## [WHAT YOU NEED TO DO]
Please write out the records below word for word, from the first line up to and including the line that contains "Which label corresponds to the smallest".

## [RECORDS SHOWN]
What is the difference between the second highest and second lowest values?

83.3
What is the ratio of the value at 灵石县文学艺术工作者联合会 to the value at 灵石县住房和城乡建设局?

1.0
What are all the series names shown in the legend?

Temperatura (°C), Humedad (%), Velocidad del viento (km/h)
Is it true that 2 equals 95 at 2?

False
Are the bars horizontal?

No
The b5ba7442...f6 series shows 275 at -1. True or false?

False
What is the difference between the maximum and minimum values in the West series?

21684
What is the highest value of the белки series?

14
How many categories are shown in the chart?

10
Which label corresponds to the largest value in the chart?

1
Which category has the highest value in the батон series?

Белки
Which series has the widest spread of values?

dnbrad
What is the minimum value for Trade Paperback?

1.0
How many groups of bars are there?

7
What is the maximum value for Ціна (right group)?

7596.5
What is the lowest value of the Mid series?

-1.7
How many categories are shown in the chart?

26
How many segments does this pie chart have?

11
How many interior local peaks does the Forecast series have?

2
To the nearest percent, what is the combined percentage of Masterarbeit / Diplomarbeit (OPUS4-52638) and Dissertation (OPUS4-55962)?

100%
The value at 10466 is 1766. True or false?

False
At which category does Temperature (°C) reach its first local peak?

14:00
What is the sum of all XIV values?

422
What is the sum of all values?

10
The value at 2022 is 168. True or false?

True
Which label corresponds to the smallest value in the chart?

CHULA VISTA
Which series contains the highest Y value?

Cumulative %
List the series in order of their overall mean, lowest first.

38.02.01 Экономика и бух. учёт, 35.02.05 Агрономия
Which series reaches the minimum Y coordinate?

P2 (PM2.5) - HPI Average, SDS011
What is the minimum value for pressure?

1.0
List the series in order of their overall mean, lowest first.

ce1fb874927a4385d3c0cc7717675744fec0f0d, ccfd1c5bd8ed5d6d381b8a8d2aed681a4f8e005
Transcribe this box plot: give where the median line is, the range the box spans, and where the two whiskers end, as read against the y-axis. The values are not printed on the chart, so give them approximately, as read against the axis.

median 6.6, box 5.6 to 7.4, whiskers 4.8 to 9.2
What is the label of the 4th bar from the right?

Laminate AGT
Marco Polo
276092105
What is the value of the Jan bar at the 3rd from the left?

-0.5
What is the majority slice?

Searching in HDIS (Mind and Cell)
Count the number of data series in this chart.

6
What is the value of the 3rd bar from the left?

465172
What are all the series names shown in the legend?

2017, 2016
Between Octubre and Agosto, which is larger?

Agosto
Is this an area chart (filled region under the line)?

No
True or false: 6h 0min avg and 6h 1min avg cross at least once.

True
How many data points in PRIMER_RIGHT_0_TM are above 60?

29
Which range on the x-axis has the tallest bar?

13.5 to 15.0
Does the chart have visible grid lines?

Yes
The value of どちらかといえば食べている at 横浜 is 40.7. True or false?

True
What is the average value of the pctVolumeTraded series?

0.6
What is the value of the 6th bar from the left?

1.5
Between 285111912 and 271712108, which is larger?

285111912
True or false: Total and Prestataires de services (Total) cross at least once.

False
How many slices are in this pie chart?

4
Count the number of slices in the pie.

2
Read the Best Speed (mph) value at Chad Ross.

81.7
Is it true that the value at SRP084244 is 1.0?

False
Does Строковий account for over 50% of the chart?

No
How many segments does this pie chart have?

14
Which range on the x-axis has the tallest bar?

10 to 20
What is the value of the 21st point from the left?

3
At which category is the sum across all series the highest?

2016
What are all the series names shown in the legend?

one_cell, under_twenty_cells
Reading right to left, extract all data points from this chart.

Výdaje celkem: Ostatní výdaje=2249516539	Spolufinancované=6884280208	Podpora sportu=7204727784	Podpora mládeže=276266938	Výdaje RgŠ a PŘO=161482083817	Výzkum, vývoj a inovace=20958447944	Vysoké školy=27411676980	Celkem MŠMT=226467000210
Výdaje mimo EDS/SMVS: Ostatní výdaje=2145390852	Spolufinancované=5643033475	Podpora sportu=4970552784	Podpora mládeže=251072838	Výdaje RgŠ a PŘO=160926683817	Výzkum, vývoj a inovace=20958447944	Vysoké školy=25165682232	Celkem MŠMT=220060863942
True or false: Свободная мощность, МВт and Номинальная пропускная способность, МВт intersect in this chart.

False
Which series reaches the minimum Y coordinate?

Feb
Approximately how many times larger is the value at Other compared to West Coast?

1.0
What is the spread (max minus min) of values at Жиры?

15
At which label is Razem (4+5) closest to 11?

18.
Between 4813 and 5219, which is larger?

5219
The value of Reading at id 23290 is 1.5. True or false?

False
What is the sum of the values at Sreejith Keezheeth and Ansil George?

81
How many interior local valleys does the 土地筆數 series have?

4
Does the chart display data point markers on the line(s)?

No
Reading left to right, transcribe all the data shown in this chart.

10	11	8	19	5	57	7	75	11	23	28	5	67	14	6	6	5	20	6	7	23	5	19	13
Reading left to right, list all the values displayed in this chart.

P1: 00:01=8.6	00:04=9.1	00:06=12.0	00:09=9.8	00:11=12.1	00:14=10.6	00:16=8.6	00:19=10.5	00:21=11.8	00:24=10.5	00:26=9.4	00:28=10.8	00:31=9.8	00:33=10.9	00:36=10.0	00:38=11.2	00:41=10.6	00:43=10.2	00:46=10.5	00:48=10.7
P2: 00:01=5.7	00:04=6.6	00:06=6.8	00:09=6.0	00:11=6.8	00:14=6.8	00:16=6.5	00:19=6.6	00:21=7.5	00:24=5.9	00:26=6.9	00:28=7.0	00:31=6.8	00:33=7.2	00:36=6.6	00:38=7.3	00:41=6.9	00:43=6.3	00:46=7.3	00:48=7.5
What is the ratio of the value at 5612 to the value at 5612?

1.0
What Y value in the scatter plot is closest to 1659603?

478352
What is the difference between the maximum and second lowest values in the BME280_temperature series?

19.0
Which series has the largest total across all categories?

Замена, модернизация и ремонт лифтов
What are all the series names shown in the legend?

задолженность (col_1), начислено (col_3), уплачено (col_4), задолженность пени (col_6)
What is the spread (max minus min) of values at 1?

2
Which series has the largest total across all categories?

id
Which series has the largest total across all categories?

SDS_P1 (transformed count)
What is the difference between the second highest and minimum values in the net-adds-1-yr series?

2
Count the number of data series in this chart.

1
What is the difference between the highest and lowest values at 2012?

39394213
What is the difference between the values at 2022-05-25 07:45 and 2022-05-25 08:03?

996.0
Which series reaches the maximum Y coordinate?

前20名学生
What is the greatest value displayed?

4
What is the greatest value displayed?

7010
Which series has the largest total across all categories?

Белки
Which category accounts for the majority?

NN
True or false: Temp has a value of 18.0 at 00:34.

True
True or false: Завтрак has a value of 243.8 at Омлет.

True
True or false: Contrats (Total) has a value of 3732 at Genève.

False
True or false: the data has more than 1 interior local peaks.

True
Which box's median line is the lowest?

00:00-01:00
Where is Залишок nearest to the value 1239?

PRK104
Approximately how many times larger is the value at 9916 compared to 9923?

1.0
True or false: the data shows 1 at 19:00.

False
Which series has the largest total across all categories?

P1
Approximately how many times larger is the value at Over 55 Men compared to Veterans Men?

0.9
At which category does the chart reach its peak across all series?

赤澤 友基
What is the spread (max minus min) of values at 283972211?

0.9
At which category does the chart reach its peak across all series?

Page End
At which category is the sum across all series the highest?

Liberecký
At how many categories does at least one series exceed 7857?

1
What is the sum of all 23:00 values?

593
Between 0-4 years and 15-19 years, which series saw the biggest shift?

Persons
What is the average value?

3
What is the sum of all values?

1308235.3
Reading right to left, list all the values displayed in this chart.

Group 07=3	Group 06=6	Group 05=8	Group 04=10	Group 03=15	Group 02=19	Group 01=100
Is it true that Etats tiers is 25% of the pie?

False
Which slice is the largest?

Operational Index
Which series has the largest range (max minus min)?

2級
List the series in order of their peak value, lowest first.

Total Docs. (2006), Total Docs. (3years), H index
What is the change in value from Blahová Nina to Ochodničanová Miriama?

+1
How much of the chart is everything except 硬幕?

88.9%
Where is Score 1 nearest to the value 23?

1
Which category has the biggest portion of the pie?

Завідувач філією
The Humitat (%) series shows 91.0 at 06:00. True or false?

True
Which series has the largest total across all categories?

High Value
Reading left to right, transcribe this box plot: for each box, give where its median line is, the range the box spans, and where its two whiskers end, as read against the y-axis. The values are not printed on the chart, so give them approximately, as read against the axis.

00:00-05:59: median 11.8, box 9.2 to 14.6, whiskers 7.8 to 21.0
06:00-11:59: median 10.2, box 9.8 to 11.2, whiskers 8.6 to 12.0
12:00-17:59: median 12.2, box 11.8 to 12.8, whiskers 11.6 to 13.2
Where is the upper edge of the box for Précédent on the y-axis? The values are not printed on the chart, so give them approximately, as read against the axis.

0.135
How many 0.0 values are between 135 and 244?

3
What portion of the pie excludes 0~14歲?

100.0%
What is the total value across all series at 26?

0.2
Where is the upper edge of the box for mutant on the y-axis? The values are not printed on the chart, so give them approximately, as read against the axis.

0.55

## [COMPLETED TASK]
What is the difference between the second highest and second lowest values?

83.3
What is the ratio of the value at 灵石县文学艺术工作者联合会 to the value at 灵石县住房和城乡建设局?

1.0
What are all the series names shown in the legend?

Temperatura (°C), Humedad (%), Velocidad del viento (km/h)
Is it true that 2 equals 95 at 2?

False
Are the bars horizontal?

No
The b5ba7442...f6 series shows 275 at -1. True or false?

False
What is the difference between the maximum and minimum values in the West series?

21684
What is the highest value of the белки series?

14
How many categories are shown in the chart?

10
Which label corresponds to the largest value in the chart?

1
Which category has the highest value in the батон series?

Белки
Which series has the widest spread of values?

dnbrad
What is the minimum value for Trade Paperback?

1.0
How many groups of bars are there?

7
What is the maximum value for Ціна (right group)?

7596.5
What is the lowest value of the Mid series?

-1.7
How many categories are shown in the chart?

26
How many segments does this pie chart have?

11
How many interior local peaks does the Forecast series have?

2
To the nearest percent, what is the combined percentage of Masterarbeit / Diplomarbeit (OPUS4-52638) and Dissertation (OPUS4-55962)?

100%
The value at 10466 is 1766. True or false?

False
At which category does Temperature (°C) reach its first local peak?

14:00
What is the sum of all XIV values?

422
What is the sum of all values?

10
The value at 2022 is 168. True or false?

True
Which label corresponds to the smallest value in the chart?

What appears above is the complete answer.